最初の相談相手
好奇心旺盛な子供は、機械との対話をはじめる。
分からないということ
幼い子供が持つ、純粋で強烈な好奇心は、周囲を困らせていた。
教師は、分からないことを聞かれるのを嫌がっていた。
両親は、分からないことは分からないと言った。
「分からないから調べてごらん」
とりとめないことをたびたび尋ねる幼い私に、両親はそう答えることが多くなった。
分からないことを聞かれて逆上する教師と比べて、分からないことを分からないと言ってくれる両親は、幾分信頼に値した。
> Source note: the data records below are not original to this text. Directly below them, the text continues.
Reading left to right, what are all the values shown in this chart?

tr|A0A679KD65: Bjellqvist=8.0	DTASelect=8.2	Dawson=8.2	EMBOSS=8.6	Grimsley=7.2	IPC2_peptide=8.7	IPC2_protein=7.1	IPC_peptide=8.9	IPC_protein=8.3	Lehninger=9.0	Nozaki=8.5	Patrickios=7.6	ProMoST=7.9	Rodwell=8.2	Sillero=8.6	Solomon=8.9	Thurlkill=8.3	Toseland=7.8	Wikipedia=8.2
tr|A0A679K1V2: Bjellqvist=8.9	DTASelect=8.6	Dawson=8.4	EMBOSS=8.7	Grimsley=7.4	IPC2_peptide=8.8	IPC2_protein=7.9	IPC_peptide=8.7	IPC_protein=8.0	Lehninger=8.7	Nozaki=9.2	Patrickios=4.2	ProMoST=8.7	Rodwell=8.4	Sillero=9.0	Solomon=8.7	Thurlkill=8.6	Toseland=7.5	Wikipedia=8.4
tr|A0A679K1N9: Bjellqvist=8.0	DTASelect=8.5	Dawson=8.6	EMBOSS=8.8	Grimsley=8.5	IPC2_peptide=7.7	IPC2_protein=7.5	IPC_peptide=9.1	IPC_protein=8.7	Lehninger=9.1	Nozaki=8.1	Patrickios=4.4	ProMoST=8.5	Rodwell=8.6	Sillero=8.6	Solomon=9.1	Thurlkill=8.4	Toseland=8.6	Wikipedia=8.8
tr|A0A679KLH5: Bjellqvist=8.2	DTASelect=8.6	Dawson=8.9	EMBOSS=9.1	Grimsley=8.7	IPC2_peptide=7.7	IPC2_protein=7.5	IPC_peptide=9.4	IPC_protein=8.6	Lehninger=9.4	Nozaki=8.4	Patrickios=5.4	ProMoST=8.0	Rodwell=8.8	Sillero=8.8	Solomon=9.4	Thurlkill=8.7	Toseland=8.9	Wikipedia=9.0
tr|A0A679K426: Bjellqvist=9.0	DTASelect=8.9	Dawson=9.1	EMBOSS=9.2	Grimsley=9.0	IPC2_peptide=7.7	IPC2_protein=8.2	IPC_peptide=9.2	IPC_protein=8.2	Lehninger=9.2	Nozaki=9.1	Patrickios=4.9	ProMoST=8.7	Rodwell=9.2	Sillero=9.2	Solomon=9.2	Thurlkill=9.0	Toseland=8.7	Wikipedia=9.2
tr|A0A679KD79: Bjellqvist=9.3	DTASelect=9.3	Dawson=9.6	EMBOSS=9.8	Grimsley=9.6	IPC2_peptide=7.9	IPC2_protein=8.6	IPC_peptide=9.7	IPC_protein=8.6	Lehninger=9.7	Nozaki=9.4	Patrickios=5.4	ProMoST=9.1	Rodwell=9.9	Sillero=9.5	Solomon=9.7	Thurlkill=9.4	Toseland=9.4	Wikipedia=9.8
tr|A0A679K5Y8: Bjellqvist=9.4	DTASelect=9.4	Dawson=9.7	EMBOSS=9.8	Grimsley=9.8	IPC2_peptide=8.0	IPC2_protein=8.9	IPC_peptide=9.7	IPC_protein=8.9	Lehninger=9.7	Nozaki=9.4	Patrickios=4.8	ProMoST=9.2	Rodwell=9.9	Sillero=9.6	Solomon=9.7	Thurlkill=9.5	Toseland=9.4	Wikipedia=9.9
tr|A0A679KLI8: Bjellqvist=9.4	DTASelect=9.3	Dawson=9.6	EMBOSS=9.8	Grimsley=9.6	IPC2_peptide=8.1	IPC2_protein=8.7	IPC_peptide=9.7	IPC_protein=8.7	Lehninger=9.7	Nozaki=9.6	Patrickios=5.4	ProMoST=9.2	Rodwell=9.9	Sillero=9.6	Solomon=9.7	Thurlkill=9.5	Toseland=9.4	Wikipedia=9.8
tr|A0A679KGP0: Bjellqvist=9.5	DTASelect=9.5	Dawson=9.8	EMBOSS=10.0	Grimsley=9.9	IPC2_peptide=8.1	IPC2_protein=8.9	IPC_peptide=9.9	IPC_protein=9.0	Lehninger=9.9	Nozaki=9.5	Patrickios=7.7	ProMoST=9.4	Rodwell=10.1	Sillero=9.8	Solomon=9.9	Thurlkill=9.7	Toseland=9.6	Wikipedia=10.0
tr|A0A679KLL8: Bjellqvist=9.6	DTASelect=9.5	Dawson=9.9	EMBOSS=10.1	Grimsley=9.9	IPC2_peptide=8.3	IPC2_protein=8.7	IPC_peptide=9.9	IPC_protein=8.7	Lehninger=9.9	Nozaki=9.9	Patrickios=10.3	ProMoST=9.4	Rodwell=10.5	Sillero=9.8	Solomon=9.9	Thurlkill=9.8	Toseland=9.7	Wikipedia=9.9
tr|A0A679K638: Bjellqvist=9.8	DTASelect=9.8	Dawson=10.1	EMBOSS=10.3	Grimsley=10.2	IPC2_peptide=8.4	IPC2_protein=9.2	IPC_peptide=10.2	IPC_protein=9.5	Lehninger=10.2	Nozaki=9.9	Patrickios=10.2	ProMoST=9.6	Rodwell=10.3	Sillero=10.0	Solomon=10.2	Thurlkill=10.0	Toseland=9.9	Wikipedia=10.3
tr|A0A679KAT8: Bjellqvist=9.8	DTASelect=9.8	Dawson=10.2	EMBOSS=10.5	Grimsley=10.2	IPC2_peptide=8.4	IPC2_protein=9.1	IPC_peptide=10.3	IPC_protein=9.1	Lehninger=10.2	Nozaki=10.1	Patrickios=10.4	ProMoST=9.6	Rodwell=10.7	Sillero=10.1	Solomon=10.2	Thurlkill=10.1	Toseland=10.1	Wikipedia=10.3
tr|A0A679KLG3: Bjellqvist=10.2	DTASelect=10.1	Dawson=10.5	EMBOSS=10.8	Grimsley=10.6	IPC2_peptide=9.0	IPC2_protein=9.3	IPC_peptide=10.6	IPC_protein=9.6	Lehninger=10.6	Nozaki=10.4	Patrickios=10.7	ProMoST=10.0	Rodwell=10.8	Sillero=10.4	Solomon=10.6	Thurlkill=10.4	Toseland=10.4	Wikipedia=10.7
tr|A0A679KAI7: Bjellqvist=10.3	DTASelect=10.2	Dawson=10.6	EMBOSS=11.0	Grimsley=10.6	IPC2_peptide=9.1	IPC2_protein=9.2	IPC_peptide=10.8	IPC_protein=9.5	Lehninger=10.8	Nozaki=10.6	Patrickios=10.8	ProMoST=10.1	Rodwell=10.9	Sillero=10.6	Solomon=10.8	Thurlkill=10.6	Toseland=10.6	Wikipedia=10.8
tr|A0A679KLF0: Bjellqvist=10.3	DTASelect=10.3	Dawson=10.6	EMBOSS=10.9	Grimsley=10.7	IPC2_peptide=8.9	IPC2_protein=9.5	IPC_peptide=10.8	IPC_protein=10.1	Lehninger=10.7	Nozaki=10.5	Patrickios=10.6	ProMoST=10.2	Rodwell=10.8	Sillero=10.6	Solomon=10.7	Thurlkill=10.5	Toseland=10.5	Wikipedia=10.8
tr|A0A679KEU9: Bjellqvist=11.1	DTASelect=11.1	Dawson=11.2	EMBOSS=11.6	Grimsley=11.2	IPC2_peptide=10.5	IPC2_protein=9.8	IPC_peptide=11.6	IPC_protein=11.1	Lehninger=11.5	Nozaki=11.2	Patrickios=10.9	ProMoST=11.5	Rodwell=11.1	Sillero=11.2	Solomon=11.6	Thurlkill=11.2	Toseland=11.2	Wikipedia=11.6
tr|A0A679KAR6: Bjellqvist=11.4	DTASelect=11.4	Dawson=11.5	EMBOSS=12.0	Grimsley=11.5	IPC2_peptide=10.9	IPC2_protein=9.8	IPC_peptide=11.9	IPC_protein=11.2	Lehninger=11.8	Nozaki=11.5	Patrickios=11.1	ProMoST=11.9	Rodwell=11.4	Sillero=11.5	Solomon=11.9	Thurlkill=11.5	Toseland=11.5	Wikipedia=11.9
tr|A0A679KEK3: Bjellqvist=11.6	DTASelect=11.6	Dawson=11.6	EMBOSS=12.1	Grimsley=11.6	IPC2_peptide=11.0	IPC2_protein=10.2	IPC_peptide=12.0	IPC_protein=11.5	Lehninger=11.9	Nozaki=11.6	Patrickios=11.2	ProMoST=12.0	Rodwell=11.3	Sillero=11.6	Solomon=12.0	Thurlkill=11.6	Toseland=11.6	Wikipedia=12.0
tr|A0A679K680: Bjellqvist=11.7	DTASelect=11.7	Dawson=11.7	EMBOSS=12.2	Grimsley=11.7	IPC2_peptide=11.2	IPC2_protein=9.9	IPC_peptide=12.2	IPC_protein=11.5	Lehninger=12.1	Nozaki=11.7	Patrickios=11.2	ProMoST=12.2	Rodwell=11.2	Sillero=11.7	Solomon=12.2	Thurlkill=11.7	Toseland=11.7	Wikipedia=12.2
いま振り返ると、両親も、私の疑問に答えるのは面倒だったのではないかと思う。
最初の相談相手
どうせ分からないと言われるのなら、最初から自分で調べればよいと思うようになっていた。
そんな私にとって、初めて頼りになる相談相手ができた。
電子辞書である。
11歳の私は、知りたいことが見つかるたびに辞書を引いた。
電子辞書は「分からない」とは答えなかった。
国語辞典で解決するものもあれば、百科事典に掲載されていることもある。
確か、家庭の医学の本も収録されていたと思う。
いつしか、教師や両親に尋ねるより、自分で辞書を引いたほうが良いと考えるようになった。
解像度の低い、白黒画面の電子辞書である。
2019年の世界から見ると、おもちゃのような性能だったのだろう。
それでも、当時の私にとって頼りになる相談相手であったことは間違いない。
毎日、肌身離さず持ち歩いていた記憶がある。